Finding My Voice After a Career in Toy Design
I loved. Love. And will always love toys!
For over twenty years, I poured my heart into creating toys that would inspire and delight children. My job was to imagine colorful, playful, safe worlds that helped kids dream and explore. I loved that work, and I’m still proud of it. But the truth is, designing for a brand or a market always meant filtering my creativity through someone else’s needs: age groups, price points, safety standards, gender stereotypes, and endless testing protocols. Over time, my own voice, the part of me that wanted to speak freely and honestly, went quiet.
When I decided to become an emerging artist it was both thrilling and terrifying. I was stepping away from the familiarity of a structured, commercially driven creative role, to face the blank page of my own making. There were no rules, no briefs, no client presentations. At first, it felt almost too open. I had to learn to trust my instincts again, and listen to what I wanted to say, instead of what I was supposed to say.

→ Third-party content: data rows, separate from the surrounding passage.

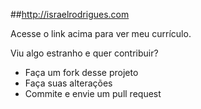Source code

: ##http://israelrodrigues.com

Acesse o link acima para ver meu currículo.

Viu algo estranho e quer contribuir?
* Faça um fork desse projeto
* Faça suas alterações
* Commite e envie um pull request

I remember those first days in my studio, feeling overwhelmed by possibility. I would stand in front of a lump of clay or a blank sheet and wonder, What do I even like? What do I care about? After years of design thinking and structured brainstorming, it was hard to just follow an impulse without second-guessing. Slowly, I started paying attention to small sparks: an image from a childhood memory, a color that reminded me of a toy I played with. This began to build a new language for me, one rooted in honesty and playfulness.
My voice as an artist is different from my voice as a toy designer. It is more raw, more personal, sometimes more awkward, and that is exactly what I needed. I had to let go of the polished, market-approved ideas and accept that my own creative expression might feel strange or imperfect, but that was the whole point.
That shift has been freeing. It’s like rediscovering a part of myself that had been quietly waiting all these years, ready to come back to life. Now, when I shape a sculpture or sketch a character, I hear my own story in the lines and textures. There is no client to please, no sales target to hit, just my own curiosity leading me forward.
If you are wondering whether it’s possible to reinvent yourself, to find a new voice after decades in another field, I promise you it is. My journey is far from finished, but I feel more alive and more honest now than ever. Finding my voice took courage and patience, but it has been worth every minute.